Княгиня придвинула к себе книгу и перевернула страницу.
— Скажи, Виктор, — спросила она Растопченко, — понимаешь ли ты по-французски?
— Нет, ваше сиятельство, — честно признался Витя, — плохо очень. Бонжур, пардон, оревуар — и только. Ленился в школе, а потом времени не было.
— А по-итальянски? — улыбнулась княгиня его словам, и ослепительно-белые ровные зубы ее, окаймленные алыми влажными губами, блеснули, как комочки нетающего горного снега в атласных лепестках цветущих на склонах роз.
— Тоже нет. Соле, кантаре, пьяно, — вспомнил Витя отдельные слова из песен итальянских певцов, которых часто слушал в конце восьмидесятых.
— Нерадивый ты ученик, я гляжу, — пожурила его княгиня. — Что, так ни одного языка и не знаешь толком?
— Нет, — Витя даже покраснел от стыда, — только русский, да и то пишу с ошибками.
Вассиана неодобрительно покачала головой.
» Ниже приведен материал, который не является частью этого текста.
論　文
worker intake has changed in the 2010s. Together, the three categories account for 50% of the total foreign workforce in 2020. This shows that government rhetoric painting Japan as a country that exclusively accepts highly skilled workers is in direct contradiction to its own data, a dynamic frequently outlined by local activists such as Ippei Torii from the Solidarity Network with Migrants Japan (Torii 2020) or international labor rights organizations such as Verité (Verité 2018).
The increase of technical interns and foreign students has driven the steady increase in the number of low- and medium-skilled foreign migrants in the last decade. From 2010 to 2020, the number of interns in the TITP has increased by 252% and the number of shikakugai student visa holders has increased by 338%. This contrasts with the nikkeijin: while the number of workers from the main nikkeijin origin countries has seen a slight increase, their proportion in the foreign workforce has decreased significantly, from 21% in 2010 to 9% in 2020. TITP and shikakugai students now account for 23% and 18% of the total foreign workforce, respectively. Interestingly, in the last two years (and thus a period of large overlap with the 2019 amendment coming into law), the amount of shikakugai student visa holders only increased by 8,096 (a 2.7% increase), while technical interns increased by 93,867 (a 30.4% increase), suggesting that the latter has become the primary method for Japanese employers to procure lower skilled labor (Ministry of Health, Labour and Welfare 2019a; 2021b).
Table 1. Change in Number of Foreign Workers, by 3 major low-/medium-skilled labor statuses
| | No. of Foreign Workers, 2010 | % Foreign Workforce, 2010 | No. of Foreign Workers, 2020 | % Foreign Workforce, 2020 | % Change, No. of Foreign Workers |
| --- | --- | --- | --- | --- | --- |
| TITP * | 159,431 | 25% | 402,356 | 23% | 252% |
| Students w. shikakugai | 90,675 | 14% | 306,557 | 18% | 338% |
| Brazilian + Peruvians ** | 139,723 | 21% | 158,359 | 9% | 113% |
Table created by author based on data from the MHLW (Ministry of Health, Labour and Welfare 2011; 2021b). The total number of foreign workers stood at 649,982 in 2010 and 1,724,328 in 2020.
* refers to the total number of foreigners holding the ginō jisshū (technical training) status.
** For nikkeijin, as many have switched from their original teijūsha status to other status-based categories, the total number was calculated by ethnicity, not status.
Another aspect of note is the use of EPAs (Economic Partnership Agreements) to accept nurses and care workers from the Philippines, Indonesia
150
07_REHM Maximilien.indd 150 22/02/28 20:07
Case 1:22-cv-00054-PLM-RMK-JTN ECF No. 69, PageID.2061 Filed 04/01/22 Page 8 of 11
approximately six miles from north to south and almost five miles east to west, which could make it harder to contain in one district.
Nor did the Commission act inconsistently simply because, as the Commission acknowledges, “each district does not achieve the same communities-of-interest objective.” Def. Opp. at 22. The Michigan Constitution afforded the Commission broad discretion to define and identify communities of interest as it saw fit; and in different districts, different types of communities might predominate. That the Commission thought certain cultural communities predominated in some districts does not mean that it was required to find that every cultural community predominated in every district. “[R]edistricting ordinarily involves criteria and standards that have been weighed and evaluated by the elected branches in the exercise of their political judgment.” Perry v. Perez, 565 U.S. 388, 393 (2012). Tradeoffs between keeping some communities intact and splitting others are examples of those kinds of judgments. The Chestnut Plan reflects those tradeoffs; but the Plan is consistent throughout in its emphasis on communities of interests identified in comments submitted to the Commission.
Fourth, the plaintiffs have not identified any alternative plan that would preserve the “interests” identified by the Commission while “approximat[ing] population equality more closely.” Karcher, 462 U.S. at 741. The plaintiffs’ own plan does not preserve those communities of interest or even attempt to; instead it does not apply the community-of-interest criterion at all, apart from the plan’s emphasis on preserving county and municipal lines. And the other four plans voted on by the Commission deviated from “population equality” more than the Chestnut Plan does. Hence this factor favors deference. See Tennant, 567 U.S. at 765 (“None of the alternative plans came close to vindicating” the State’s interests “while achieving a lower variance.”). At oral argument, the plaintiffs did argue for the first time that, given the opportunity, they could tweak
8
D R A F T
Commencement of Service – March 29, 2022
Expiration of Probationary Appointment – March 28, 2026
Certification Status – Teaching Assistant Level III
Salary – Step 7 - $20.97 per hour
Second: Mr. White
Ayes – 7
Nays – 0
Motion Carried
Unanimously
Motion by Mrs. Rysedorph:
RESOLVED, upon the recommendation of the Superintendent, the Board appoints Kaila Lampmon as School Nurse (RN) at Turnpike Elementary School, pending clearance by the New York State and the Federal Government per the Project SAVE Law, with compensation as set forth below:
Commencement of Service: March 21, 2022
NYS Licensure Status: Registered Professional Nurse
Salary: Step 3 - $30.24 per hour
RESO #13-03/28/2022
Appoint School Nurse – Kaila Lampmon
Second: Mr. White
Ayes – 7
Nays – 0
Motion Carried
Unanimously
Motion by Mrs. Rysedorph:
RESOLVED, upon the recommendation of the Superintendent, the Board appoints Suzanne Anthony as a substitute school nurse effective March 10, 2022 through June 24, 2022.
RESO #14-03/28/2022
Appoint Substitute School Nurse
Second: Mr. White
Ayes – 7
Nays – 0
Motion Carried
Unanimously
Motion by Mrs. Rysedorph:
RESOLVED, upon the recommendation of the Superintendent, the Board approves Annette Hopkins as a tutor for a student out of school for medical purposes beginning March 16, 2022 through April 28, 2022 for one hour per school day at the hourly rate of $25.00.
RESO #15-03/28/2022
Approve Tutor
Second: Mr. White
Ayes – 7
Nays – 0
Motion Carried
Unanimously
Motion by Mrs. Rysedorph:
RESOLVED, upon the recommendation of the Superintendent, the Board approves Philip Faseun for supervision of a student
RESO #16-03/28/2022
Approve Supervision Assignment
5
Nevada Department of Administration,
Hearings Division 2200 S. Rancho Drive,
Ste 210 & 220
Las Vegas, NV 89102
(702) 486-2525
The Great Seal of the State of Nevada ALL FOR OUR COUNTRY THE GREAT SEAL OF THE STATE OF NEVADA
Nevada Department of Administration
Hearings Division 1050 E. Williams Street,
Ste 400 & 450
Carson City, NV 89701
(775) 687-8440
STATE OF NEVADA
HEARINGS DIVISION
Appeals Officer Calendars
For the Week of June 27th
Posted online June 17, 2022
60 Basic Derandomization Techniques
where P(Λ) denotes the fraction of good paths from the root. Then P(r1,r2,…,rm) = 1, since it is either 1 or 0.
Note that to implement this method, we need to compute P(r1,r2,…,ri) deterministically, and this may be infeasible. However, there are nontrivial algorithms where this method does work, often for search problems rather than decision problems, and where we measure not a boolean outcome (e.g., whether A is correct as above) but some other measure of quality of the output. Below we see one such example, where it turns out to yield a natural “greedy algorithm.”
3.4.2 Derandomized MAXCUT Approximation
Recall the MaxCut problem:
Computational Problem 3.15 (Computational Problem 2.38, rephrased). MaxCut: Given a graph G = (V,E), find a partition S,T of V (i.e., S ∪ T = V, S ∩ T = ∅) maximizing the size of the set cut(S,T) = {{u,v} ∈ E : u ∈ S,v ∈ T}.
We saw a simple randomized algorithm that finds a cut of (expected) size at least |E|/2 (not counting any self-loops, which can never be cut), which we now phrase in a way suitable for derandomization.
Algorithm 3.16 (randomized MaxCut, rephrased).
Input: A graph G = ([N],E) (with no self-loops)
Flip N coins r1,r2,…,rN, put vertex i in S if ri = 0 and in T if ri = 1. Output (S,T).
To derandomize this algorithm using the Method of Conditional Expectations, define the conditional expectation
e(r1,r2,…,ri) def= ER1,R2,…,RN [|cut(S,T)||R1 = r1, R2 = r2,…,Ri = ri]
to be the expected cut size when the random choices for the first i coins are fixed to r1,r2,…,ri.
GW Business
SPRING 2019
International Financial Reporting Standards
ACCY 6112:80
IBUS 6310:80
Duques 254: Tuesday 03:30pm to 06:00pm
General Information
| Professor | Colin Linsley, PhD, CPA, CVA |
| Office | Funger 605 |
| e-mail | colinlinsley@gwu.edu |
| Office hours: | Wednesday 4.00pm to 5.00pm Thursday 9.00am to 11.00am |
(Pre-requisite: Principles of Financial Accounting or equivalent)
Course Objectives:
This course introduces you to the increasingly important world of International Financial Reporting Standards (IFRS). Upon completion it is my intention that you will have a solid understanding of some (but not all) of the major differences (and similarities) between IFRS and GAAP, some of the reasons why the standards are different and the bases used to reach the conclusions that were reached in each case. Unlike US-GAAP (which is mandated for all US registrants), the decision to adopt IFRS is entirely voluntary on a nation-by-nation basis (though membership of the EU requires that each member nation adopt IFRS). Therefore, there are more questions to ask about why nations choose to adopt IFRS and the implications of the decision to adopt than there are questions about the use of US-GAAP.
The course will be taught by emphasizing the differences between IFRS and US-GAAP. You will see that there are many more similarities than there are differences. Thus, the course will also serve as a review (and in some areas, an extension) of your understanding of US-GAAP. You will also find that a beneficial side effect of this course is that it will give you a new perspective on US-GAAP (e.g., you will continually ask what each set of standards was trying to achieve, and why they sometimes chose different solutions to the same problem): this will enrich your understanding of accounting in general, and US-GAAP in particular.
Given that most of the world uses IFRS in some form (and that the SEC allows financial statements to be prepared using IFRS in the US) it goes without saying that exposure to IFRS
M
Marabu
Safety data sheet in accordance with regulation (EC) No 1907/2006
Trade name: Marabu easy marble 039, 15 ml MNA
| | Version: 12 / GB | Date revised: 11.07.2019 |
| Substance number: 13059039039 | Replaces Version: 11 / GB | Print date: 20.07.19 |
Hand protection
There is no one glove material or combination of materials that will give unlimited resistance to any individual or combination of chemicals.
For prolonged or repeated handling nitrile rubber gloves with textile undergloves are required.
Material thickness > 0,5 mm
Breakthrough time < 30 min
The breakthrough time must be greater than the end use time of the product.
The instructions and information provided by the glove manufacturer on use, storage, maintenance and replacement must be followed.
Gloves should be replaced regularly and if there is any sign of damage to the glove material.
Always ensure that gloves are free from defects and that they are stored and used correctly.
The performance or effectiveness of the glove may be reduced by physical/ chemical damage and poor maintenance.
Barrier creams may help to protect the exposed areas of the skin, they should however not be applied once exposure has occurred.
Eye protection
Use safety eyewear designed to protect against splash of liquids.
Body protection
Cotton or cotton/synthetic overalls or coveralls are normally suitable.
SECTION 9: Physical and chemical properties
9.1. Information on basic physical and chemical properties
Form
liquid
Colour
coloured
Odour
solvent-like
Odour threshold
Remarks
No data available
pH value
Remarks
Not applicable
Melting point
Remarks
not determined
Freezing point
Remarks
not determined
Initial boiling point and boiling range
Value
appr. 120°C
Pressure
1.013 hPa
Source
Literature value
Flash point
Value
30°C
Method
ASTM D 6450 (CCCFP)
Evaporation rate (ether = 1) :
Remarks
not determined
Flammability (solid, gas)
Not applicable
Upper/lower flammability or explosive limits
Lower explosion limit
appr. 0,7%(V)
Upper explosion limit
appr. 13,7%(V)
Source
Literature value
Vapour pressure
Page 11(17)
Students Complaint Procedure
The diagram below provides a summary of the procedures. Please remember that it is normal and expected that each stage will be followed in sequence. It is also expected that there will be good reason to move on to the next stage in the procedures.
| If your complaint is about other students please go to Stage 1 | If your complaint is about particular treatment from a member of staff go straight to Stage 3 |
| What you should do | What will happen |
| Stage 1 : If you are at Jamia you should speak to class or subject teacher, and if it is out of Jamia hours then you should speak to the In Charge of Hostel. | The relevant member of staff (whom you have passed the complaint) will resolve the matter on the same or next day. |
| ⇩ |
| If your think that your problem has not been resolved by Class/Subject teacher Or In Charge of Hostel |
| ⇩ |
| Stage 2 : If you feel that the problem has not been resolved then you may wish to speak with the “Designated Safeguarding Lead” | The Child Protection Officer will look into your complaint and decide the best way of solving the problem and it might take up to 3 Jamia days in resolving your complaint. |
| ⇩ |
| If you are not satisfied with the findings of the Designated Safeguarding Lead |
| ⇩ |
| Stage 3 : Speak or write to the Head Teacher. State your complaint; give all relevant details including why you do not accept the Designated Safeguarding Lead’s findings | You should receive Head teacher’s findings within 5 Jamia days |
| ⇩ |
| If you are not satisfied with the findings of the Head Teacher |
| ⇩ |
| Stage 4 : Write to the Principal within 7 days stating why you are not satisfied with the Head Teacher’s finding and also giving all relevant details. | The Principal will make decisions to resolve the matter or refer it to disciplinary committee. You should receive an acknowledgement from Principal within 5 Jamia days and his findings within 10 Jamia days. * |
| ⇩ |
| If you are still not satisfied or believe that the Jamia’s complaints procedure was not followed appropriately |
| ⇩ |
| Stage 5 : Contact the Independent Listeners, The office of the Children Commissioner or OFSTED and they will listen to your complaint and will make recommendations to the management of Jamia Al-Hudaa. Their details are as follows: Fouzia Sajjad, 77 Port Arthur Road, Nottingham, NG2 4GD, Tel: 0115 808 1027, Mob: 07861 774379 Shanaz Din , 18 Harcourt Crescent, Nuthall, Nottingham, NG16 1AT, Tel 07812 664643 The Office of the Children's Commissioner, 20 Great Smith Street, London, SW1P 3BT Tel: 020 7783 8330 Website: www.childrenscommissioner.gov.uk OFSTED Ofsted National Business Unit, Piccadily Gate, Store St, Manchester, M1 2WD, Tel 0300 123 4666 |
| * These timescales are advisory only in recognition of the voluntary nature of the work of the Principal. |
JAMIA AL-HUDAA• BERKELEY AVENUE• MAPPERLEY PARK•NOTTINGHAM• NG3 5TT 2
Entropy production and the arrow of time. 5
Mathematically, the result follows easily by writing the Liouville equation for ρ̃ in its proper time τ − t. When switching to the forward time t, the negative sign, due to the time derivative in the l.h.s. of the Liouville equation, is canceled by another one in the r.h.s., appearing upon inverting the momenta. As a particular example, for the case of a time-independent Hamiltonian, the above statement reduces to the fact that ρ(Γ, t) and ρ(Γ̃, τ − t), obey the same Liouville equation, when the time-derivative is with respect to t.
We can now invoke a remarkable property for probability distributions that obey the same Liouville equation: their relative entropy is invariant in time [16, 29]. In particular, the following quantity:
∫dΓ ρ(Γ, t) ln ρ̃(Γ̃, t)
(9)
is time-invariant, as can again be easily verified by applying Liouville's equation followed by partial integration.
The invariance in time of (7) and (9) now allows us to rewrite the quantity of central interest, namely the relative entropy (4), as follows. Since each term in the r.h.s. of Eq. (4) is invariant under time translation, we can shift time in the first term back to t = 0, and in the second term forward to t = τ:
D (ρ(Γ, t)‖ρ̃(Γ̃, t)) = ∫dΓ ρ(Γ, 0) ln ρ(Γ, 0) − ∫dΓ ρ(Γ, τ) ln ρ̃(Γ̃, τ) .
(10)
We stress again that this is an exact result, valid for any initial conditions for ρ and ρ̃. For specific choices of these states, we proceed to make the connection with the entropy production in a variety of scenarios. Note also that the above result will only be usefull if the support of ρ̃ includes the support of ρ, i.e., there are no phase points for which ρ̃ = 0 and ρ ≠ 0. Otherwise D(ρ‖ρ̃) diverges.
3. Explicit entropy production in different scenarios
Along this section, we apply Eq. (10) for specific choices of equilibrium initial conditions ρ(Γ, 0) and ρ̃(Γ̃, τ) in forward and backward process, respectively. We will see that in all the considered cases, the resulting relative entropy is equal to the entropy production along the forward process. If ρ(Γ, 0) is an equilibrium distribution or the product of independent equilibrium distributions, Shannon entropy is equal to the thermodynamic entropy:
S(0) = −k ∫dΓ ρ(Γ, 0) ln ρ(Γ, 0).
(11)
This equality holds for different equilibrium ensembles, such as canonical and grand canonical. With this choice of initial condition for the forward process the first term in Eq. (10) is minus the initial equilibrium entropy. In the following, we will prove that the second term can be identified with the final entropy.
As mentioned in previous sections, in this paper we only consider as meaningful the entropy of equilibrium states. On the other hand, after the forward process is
— Да, ленив ты, ленив, братец. Познание тебя не увлекает. Как же государь твой, Феликс Эдмундович, за образованием твоим не проследил?
— Да он следил, конечно, — вступился Витя за «отца всех чекистов», — на учение сколько раз посылал, да только… — Витя запнулся и почесал затылок.
— Только, поди, обманывал ты его, — закончила за него Вассиана. — Вы, русские, заметила я, соврать горазды. И баклуши бить большие ловкачи. На печи полежать любите. Да чтоб само собой все вокруг делалось, чтоб ручками да ножками не работать. Чтоб и печка сама ехала, куда надобно, и чтоб гуси-лебеди сами на скатерку падали, причем уже поджаренные да под взваром. Только махни рукавом — и обглоданные косточки сами собой в пироги превращаются, а ты знай себе сиди, пей мед, да и в ус не дуй — вот и вся народная мечта, в легендах да сказаниях выраженная. И своровать вы не прочь, прихватить что плохо лежит. А самое главное, вера ваша и благочестие церковное — неискренние. Можно согрешить, а покаялся — и как будто нет греха, дальше греши, батюшка простит. С виду вроде боитесь Бога, а в душе нет, совсем не боитесь, к язычеству тянетесь. Духовники ваши проповедей не читают, к причастию народ едва ли раз в год ходит, и то не про все грехи рассказывает даже перед крестом. Иностранцев не любите вы, потому что видите, что далеко они ушли, есть чему поучиться у них. И за неученость свою отомщаете им высокомерием. Женщины не знают прелестей любви и наслаждение почитают мукой. Царь Иоанн умен, он понимает все это, да вряд ли удастся ему враз развернуть к Европе такую огромную страну.